━━━ Entries shown
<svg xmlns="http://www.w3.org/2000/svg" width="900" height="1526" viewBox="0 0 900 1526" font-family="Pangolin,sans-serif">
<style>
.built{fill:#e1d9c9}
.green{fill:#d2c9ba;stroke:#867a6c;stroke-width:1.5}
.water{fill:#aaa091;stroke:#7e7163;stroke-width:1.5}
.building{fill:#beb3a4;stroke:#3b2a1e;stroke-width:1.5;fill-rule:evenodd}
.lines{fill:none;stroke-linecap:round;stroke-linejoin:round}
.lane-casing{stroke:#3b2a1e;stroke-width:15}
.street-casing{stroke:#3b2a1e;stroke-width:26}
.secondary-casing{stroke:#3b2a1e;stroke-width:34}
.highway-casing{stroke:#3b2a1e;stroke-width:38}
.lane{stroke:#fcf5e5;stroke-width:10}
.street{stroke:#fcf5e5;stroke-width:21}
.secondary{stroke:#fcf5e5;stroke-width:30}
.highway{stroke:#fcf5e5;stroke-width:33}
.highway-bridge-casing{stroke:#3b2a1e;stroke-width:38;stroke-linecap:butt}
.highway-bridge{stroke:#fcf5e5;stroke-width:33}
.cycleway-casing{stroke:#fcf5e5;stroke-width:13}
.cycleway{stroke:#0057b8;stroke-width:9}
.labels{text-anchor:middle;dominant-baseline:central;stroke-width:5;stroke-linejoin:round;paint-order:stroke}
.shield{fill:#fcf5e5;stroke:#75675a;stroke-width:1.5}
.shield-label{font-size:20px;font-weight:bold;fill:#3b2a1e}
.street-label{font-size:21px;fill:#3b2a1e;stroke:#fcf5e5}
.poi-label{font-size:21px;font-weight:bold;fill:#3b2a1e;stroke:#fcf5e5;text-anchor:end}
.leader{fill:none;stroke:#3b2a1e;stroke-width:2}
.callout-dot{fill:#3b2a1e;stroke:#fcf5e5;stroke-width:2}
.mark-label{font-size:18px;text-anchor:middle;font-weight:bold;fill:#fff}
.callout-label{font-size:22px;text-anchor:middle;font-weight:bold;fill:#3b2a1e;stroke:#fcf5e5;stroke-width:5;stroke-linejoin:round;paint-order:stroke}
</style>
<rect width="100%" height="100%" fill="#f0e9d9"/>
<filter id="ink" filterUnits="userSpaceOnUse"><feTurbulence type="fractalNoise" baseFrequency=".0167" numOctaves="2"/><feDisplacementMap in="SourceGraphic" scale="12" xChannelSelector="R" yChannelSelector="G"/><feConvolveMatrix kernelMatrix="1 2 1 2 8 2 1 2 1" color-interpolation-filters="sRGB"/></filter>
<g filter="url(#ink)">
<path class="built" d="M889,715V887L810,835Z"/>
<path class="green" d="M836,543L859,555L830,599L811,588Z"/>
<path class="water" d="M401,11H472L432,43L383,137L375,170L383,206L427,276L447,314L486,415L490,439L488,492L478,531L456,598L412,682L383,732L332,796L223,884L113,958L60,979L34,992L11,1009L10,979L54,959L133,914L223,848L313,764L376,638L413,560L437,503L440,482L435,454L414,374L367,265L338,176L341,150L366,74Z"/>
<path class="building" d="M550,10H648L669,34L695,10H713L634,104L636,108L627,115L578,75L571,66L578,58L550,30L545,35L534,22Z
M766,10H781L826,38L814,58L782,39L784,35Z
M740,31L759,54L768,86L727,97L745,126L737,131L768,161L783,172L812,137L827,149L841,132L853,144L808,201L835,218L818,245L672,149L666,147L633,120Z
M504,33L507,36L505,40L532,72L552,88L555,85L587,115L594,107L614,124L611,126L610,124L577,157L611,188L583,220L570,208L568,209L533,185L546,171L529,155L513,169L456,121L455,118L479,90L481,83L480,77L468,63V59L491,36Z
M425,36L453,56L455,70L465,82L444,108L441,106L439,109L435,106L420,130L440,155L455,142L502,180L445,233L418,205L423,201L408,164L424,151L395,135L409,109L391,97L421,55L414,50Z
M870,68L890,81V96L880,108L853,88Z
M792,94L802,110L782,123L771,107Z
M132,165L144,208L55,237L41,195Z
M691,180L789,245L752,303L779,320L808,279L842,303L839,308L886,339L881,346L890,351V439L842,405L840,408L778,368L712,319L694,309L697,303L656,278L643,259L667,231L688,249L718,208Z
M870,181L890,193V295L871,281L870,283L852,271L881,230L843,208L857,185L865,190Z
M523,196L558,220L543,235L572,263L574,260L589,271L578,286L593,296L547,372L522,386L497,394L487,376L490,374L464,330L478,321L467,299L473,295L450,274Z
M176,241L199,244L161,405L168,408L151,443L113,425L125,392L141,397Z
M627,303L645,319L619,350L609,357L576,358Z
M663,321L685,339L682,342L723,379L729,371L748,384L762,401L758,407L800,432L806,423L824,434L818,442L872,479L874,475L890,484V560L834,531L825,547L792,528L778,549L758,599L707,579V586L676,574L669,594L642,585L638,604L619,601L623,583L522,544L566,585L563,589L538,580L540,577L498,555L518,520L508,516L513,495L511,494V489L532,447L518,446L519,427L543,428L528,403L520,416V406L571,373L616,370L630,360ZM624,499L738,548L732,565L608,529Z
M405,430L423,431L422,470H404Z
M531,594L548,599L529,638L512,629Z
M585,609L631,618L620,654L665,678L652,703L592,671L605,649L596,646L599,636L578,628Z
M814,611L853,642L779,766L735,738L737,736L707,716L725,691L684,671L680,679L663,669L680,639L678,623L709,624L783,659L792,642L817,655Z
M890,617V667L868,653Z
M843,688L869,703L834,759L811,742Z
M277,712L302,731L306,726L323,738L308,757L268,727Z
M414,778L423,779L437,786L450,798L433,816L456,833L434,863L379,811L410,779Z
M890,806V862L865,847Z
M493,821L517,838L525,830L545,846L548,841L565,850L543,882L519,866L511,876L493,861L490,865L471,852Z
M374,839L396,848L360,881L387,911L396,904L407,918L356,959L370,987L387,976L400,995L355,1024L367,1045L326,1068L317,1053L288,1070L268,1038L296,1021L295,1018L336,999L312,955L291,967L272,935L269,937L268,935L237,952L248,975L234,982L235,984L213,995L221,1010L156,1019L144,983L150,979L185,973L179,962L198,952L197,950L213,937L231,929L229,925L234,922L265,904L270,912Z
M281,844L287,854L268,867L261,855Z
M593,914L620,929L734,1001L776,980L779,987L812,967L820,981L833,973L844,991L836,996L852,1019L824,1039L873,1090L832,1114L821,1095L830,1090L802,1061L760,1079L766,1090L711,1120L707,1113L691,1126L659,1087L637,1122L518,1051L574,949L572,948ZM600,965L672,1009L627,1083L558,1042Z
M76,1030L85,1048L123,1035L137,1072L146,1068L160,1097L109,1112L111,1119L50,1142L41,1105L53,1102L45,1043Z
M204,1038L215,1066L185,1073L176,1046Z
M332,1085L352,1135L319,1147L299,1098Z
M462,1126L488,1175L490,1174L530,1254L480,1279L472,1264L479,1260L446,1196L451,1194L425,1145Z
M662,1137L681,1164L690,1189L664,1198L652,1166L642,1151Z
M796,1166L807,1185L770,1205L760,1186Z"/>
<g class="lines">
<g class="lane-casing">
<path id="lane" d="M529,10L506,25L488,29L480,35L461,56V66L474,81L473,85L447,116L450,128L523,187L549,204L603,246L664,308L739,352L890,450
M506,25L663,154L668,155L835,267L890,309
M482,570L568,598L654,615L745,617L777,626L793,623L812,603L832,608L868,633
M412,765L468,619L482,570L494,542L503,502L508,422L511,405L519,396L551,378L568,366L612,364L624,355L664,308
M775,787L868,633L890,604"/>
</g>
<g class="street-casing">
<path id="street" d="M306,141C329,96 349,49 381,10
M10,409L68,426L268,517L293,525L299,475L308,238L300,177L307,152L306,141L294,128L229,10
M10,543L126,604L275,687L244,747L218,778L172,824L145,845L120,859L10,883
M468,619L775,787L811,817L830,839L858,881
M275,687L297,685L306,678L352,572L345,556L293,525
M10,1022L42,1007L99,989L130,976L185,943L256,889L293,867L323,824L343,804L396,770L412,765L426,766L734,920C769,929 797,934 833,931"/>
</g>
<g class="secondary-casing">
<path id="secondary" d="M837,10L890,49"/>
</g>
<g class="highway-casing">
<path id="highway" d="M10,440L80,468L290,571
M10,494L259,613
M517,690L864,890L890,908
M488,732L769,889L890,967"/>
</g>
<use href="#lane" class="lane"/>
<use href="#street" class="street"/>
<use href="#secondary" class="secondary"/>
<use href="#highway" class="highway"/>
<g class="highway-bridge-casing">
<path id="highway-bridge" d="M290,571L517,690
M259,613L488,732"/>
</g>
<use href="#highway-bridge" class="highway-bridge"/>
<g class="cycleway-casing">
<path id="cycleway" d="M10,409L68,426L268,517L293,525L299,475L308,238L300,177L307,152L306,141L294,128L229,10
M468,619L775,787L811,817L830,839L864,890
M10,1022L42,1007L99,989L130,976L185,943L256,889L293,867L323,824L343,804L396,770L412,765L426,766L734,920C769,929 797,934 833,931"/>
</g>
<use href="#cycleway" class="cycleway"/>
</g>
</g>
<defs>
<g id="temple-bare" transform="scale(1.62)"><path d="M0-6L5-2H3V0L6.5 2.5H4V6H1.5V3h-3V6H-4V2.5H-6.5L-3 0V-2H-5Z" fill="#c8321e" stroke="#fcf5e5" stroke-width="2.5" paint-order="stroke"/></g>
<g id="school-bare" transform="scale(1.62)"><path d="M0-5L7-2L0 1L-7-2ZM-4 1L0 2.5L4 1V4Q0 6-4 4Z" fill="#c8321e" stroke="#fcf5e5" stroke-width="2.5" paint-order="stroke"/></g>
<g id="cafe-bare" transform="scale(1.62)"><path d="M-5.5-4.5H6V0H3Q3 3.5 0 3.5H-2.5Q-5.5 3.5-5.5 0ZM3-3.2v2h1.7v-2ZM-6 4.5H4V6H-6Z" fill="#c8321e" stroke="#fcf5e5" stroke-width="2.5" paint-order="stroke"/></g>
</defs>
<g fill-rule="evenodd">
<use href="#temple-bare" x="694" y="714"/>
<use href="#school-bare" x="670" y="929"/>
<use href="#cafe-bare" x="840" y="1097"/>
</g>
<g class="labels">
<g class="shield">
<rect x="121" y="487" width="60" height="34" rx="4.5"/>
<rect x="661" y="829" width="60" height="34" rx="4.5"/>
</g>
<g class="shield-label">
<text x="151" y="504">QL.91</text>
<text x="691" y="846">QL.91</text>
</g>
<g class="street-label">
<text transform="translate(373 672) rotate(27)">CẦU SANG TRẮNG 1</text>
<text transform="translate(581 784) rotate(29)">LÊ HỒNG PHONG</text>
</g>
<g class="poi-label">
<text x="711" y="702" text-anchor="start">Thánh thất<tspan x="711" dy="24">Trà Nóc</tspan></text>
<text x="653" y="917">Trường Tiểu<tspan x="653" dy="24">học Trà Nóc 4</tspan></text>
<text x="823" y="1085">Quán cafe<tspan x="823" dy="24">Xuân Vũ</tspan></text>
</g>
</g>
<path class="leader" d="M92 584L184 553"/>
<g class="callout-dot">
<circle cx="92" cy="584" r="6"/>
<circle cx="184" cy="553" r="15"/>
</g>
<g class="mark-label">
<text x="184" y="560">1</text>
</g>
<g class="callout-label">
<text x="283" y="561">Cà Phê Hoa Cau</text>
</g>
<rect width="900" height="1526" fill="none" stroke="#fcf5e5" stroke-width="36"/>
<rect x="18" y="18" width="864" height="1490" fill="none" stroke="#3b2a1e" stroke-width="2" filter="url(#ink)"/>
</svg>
━━━━━━
**Work task:** Where a line contains the word "lines", copy that line from the listing above.

**Task answer:**
.lines{fill:none;stroke-linecap:round;stroke-linejoin:round}
<g class="lines">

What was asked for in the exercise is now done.